Copy out, word for word, the stretch of lines in the records from the line containing "Ramazan ayının bu" through the line containing "önemli olduğuna dikkat", including both of those lines.

┄┄┄┄┄┄

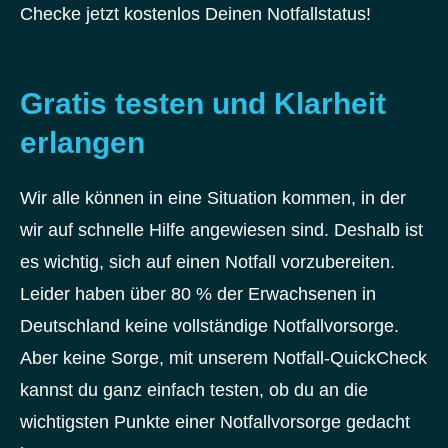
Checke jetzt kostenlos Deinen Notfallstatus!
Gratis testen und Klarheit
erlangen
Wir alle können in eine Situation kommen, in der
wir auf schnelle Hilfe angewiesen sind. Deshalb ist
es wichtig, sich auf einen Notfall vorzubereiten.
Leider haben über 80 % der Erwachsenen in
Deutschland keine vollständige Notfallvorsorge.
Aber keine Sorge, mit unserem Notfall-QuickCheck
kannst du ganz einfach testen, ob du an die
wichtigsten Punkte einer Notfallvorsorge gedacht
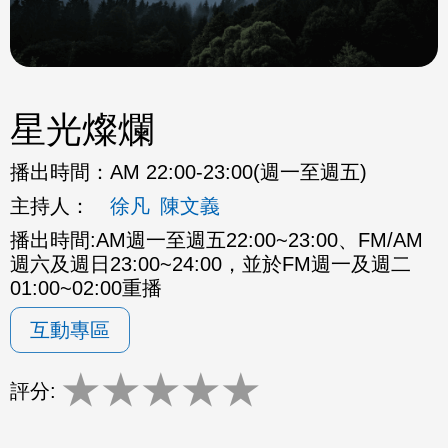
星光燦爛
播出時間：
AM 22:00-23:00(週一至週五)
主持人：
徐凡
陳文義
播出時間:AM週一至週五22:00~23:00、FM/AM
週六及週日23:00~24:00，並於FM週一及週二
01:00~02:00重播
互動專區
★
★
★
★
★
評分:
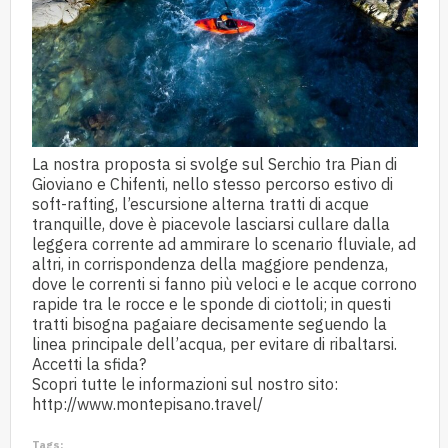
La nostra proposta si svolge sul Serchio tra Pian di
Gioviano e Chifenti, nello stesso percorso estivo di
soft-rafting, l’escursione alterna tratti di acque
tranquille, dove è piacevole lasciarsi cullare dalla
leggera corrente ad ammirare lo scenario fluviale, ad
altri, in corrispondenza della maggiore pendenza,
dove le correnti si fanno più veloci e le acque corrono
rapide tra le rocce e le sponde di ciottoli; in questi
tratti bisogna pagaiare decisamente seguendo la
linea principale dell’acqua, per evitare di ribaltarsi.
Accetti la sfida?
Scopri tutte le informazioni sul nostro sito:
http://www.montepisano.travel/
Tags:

┄┄┄┄┄┄

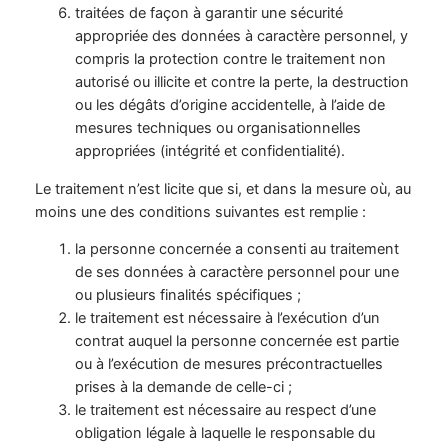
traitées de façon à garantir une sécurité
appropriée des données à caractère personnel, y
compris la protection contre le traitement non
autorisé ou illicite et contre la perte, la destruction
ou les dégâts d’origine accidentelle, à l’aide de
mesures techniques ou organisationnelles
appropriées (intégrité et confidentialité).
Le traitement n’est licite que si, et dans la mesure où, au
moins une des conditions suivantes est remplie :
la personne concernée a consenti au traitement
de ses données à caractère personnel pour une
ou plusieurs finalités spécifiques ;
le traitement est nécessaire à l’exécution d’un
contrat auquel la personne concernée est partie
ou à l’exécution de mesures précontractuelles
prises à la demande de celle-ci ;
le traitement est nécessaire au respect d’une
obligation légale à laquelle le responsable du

┄┄┄┄┄┄

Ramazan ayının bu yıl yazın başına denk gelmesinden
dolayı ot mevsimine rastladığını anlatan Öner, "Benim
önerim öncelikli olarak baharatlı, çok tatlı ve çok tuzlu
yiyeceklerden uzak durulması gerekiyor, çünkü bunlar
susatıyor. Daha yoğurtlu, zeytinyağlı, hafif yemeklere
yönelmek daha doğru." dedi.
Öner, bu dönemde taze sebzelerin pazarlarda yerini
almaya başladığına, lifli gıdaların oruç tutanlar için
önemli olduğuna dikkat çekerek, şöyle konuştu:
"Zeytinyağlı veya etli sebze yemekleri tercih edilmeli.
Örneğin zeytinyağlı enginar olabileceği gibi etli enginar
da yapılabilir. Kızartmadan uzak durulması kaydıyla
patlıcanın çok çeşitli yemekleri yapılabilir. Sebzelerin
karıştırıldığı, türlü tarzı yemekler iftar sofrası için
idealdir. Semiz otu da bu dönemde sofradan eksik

┄┄┄┄┄┄

▶ SOLUTION TO THIS EXERCISE
Ramazan ayının bu yıl yazın başına denk gelmesinden
dolayı ot mevsimine rastladığını anlatan Öner, "Benim
önerim öncelikli olarak baharatlı, çok tatlı ve çok tuzlu
yiyeceklerden uzak durulması gerekiyor, çünkü bunlar
susatıyor. Daha yoğurtlu, zeytinyağlı, hafif yemeklere
yönelmek daha doğru." dedi.
Öner, bu dönemde taze sebzelerin pazarlarda yerini
almaya başladığına, lifli gıdaların oruç tutanlar için
önemli olduğuna dikkat çekerek, şöyle konuştu:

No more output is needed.